Exercise
Reproduce every line of text in the listing below word for word, leaving the pictures out of your answer.

Provided entries
☆ ☆ ☆ ☆ ☆ ☆ ☆
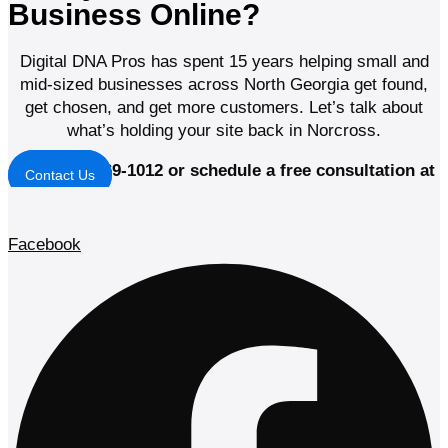
Business Online?
Digital DNA Pros has spent 15 years helping small and
mid-sized businesses across North Georgia get found,
get chosen, and get more customers. Let’s talk about
what’s holding your site back in Norcross.
Call (678) 369-1012 or schedule a free consultation at
Contact Us
digitaldnapros.com
Facebook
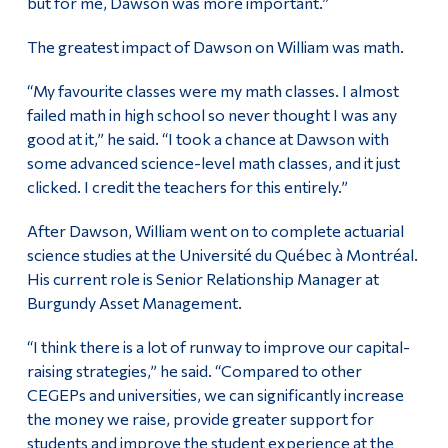
but for me, Dawson was more important.”
The greatest impact of Dawson on William was math.
“My favourite classes were my math classes. I almost
failed math in high school so never thought I was any
good at it,” he said. “I took a chance at Dawson with
some advanced science-level math classes, and it just
clicked. I credit the teachers for this entirely.”
After Dawson, William went on to complete actuarial
science studies at the Université du Québec à Montréal.
His current role is Senior Relationship Manager at
Burgundy Asset Management.
“I think there is a lot of runway to improve our capital-
raising strategies,” he said. “Compared to other
CEGEPs and universities, we can significantly increase
the money we raise, provide greater support for
students and improve the student experience at the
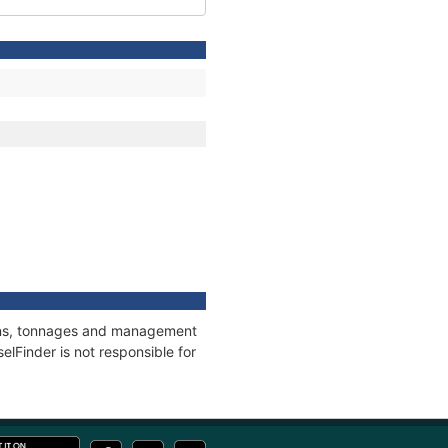
tions, tonnages and management
elFinder is not responsible for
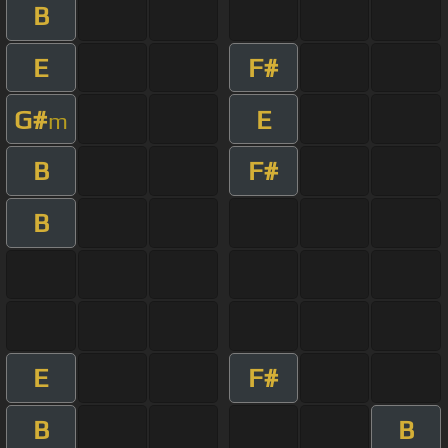
B
E
F#
G#
E
m
B
F#
B
E
F#
B
B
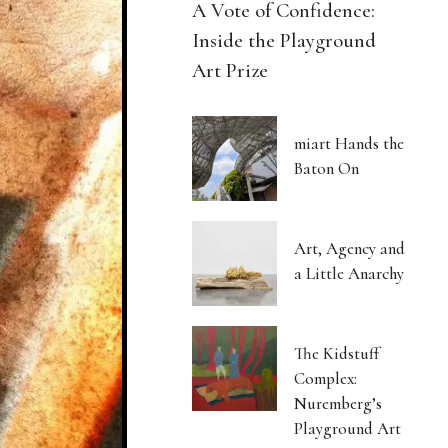
A Vote of Confidence:
Inside the Playground
Art Prize
miart Hands the
Baton On
Art, Agency and
a Little Anarchy
The Kidstuff
Complex:
Nuremberg’s
Playground Art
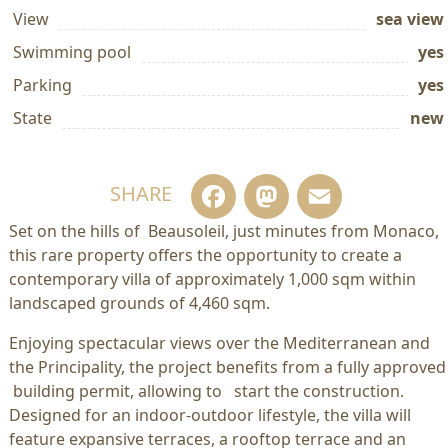
View
sea view
Swimming pool
yes
Parking
yes
State
new
Facebook
Mastodo
Email
SHARE
Set on the hills of Beausoleil, just minutes from Monaco,
this rare property offers the opportunity to create a
contemporary villa of approximately 1,000 sqm within
landscaped grounds of 4,460 sqm.
Enjoying spectacular views over the Mediterranean and
the Principality, the project benefits from a fully approved
building permit, allowing to start the construction.
Designed for an indoor-outdoor lifestyle, the villa will
feature expansive terraces, a rooftop terrace and an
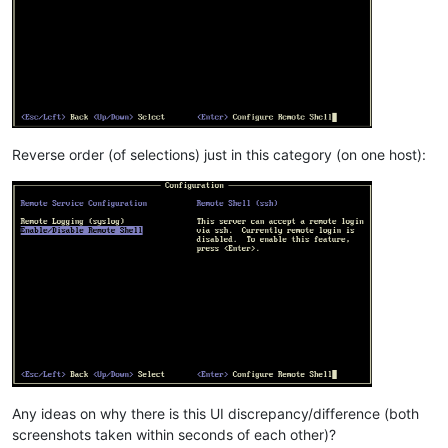
Reverse order (of selections) just in this category (on one host):
Any ideas on why there is this UI discrepancy/difference (both
screenshots taken within seconds of each other)?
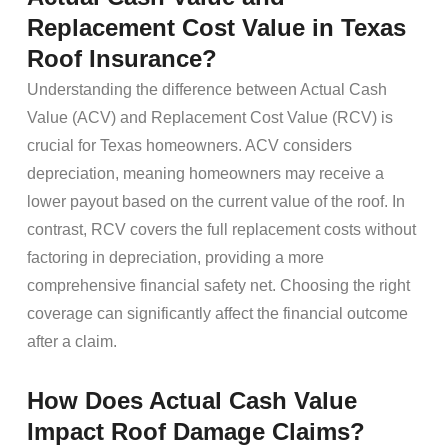
Replacement Cost Value in Texas
Roof Insurance?
Understanding the difference between Actual Cash
Value (ACV) and Replacement Cost Value (RCV) is
crucial for Texas homeowners. ACV considers
depreciation, meaning homeowners may receive a
lower payout based on the current value of the roof. In
contrast, RCV covers the full replacement costs without
factoring in depreciation, providing a more
comprehensive financial safety net. Choosing the right
coverage can significantly affect the financial outcome
after a claim.
How Does Actual Cash Value
Impact Roof Damage Claims?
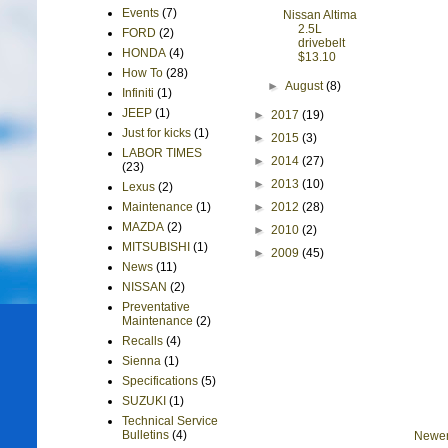
Events
(7)
Nissan Altima
2.5L
FORD
(2)
drivebelt
HONDA
(4)
$13.10
How To
(28)
►
August
(8)
Infiniti
(1)
JEEP
(1)
►
2017
(19)
Just for kicks
(1)
►
2015
(3)
LABOR TIMES
►
2014
(27)
(23)
►
2013
(10)
Lexus
(2)
►
2012
(28)
Maintenance
(1)
MAZDA
(2)
►
2010
(2)
MITSUBISHI
(1)
►
2009
(45)
News
(11)
NISSAN
(2)
Preventative
Maintenance
(2)
Recalls
(4)
Sienna
(1)
Specifications
(5)
SUZUKI
(1)
Technical Service
Bulletins
(4)
Newer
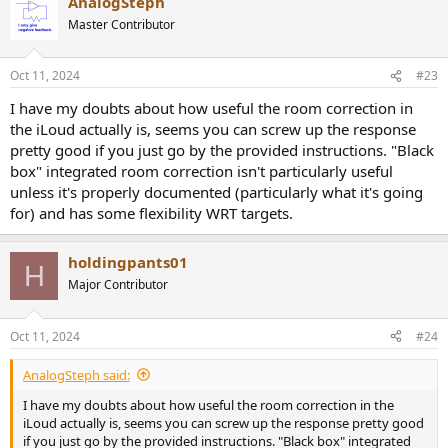
AnalogSteph
Master Contributor
Oct 11, 2024
#23
I have my doubts about how useful the room correction in
the iLoud actually is, seems you can screw up the response
pretty good if you just go by the provided instructions. "Black
box" integrated room correction isn't particularly useful
unless it's properly documented (particularly what it's going
for) and has some flexibility WRT targets.
holdingpants01
H
Major Contributor
Oct 11, 2024
#24
AnalogSteph said:
I have my doubts about how useful the room correction in the
iLoud actually is, seems you can screw up the response pretty good
if you just go by the provided instructions. "Black box" integrated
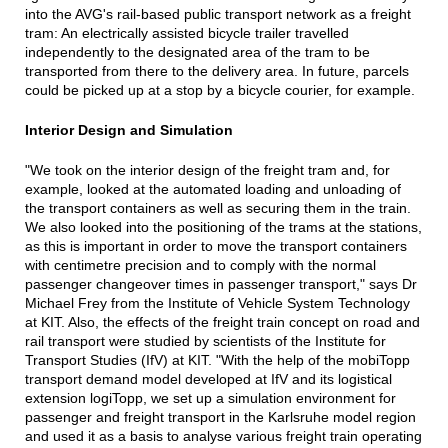
into the AVG's rail-based public transport network as a freight
tram: An electrically assisted bicycle trailer travelled
independently to the designated area of the tram to be
transported from there to the delivery area. In future, parcels
could be picked up at a stop by a bicycle courier, for example.
Interior Design and Simulation
"We took on the interior design of the freight tram and, for
example, looked at the automated loading and unloading of
the transport containers as well as securing them in the train.
We also looked into the positioning of the trams at the stations,
as this is important in order to move the transport containers
with centimetre precision and to comply with the normal
passenger changeover times in passenger transport," says Dr
Michael Frey from the Institute of Vehicle System Technology
at KIT. Also, the effects of the freight train concept on road and
rail transport were studied by scientists of the Institute for
Transport Studies (IfV) at KIT. "With the help of the mobiTopp
transport demand model developed at IfV and its logistical
extension logiTopp, we set up a simulation environment for
passenger and freight transport in the Karlsruhe model region
and used it as a basis to analyse various freight train operating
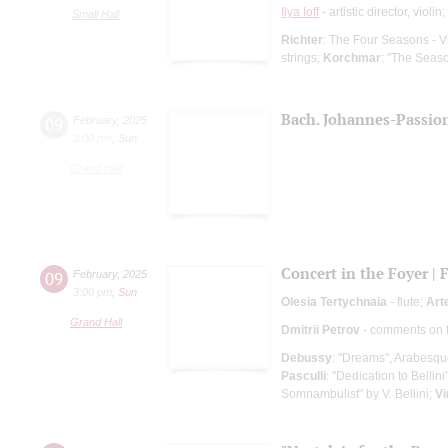
Ilya Ioff
- artistic director, violin;
Small Hall
Richter
: The Four Seasons - 
strings;
Korchmar
: "The Seaso
Bach. Johannes-Passio
09
February
,
2025
3:00 pm
,
Sun
Grand Hall
Concert in the Foyer | 
09
February
,
2025
3:00 pm
,
Sun
Olesia Tertychnaia
- flute;
Art
Grand Hall
Dmitrii Petrov
- comments on 
Debussy
: "Dreams", Arabesqu
Pasculli
: "Dedication to Belli
Somnambulist" by V. Bellini;
Vi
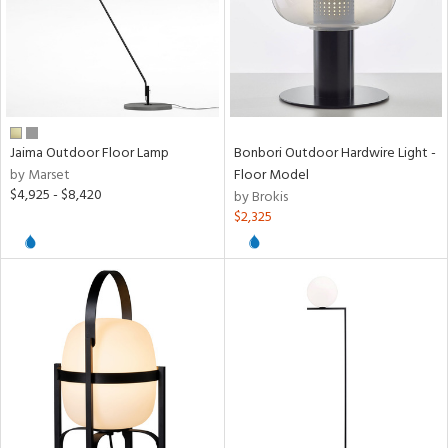
Jaima Outdoor Floor Lamp
Bonbori Outdoor Hardwire Light -
by Marset
Floor Model
$4,925 - $8,420
by Brokis
$2,325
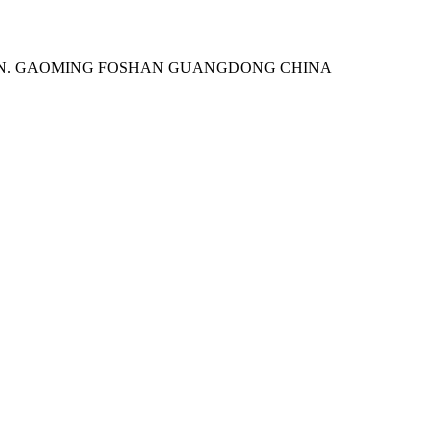
WN. GAOMING FOSHAN GUANGDONG CHINA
☆ ☆ ☆ ☆ ☆ ☆ ☆
Result for this exercise
Business Online?
Digital DNA Pros has spent 15 years helping small and
mid-sized businesses across North Georgia get found,
get chosen, and get more customers. Let’s talk about
what’s holding your site back in Norcross.
Call (678) 369-1012 or schedule a free consultation at
Contact Us
digitaldnapros.com
Facebook
but for me, Dawson was more important.”
The greatest impact of Dawson on William was math.
“My favourite classes were my math classes. I almost
failed math in high school so never thought I was any
good at it,” he said. “I took a chance at Dawson with
some advanced science-level math classes, and it just
clicked. I credit the teachers for this entirely.”
After Dawson, William went on to complete actuarial
science studies at the Université du Québec à Montréal.
His current role is Senior Relationship Manager at
Burgundy Asset Management.
“I think there is a lot of runway to improve our capital-
raising strategies,” he said. “Compared to other
CEGEPs and universities, we can significantly increase
the money we raise, provide greater support for
students and improve the student experience at the
tions, tonnages and management
elFinder is not responsible for
B
E
F#
G#
E
m
B
F#
B
E
F#
B
B
A Vote of Confidence:
Inside the Playground
Art Prize
miart Hands the
Baton On
Art, Agency and
a Little Anarchy
The Kidstuff
Complex:
Nuremberg’s
Playground Art
View
sea view
Swimming pool
yes
Parking
yes
State
new
Facebook
Mastodo
Email
SHARE
Set on the hills of Beausoleil, just minutes from Monaco,
this rare property offers the opportunity to create a
contemporary villa of approximately 1,000 sqm within
landscaped grounds of 4,460 sqm.
Enjoying spectacular views over the Mediterranean and
the Principality, the project benefits from a fully approved
building permit, allowing to start the construction.
Designed for an indoor-outdoor lifestyle, the villa will
feature expansive terraces, a rooftop terrace and an
Reverse order (of selections) just in this category (on one host):
Any ideas on why there is this UI discrepancy/difference (both
screenshots taken within seconds of each other)?
Replacement Cost Value in Texas
Roof Insurance?
Understanding the difference between Actual Cash
Value (ACV) and Replacement Cost Value (RCV) is
crucial for Texas homeowners. ACV considers
depreciation, meaning homeowners may receive a
lower payout based on the current value of the roof. In
contrast, RCV covers the full replacement costs without
factoring in depreciation, providing a more
comprehensive financial safety net. Choosing the right
coverage can significantly affect the financial outcome
after a claim.
How Does Actual Cash Value
Impact Roof Damage Claims?
Events
(7)
Nissan Altima
2.5L
FORD
(2)
drivebelt
HONDA
(4)
$13.10
How To
(28)
►
August
(8)
Infiniti
(1)
JEEP
(1)
►
2017
(19)
Just for kicks
(1)
►
2015
(3)
LABOR TIMES
►
2014
(27)
(23)
►
2013
(10)
Lexus
(2)
►
2012
(28)
Maintenance
(1)
MAZDA
(2)
►
2010
(2)
MITSUBISHI
(1)
►
2009
(45)
News
(11)
NISSAN
(2)
Preventative
Maintenance
(2)
Recalls
(4)
Sienna
(1)
Specifications
(5)
SUZUKI
(1)
Technical Service
Bulletins
(4)
Newer
AnalogSteph
Master Contributor
Oct 11, 2024
#23
I have my doubts about how useful the room correction in
the iLoud actually is, seems you can screw up the response
pretty good if you just go by the provided instructions. "Black
box" integrated room correction isn't particularly useful
unless it's properly documented (particularly what it's going
for) and has some flexibility WRT targets.
holdingpants01
H
Major Contributor
Oct 11, 2024
#24
AnalogSteph said:
I have my doubts about how useful the room correction in the
iLoud actually is, seems you can screw up the response pretty good
if you just go by the provided instructions. "Black box" integrated
into the AVG's rail-based public transport network as a freight
tram: An electrically assisted bicycle trailer travelled
independently to the designated area of the tram to be
transported from there to the delivery area. In future, parcels
could be picked up at a stop by a bicycle courier, for example.
Interior Design and Simulation
"We took on the interior design of the freight tram and, for
example, looked at the automated loading and unloading of
the transport containers as well as securing them in the train.
We also looked into the positioning of the trams at the stations,
as this is important in order to move the transport containers
with centimetre precision and to comply with the normal
passenger changeover times in passenger transport," says Dr
Michael Frey from the Institute of Vehicle System Technology
at KIT. Also, the effects of the freight train concept on road and
rail transport were studied by scientists of the Institute for
Transport Studies (IfV) at KIT. "With the help of the mobiTopp
transport demand model developed at IfV and its logistical
extension logiTopp, we set up a simulation environment for
passenger and freight transport in the Karlsruhe model region
and used it as a basis to analyse various freight train operating
Ilya Ioff
- artistic director, violin;
Small Hall
Richter
: The Four Seasons - 
strings;
Korchmar
: "The Seaso
Bach. Johannes-Passio
09
February
,
2025
3:00 pm
,
Sun
Grand Hall
Concert in the Foyer | 
09
February
,
2025
3:00 pm
,
Sun
Olesia Tertychnaia
- flute;
Art
Grand Hall
Dmitrii Petrov
- comments on 
Debussy
: "Dreams", Arabesqu
Pasculli
: "Dedication to Belli
Somnambulist" by V. Bellini;
Vi
Jaima Outdoor Floor Lamp
Bonbori Outdoor Hardwire Light -
by Marset
Floor Model
$4,925 - $8,420
by Brokis
$2,325
WN. GAOMING FOSHAN GUANGDONG CHINA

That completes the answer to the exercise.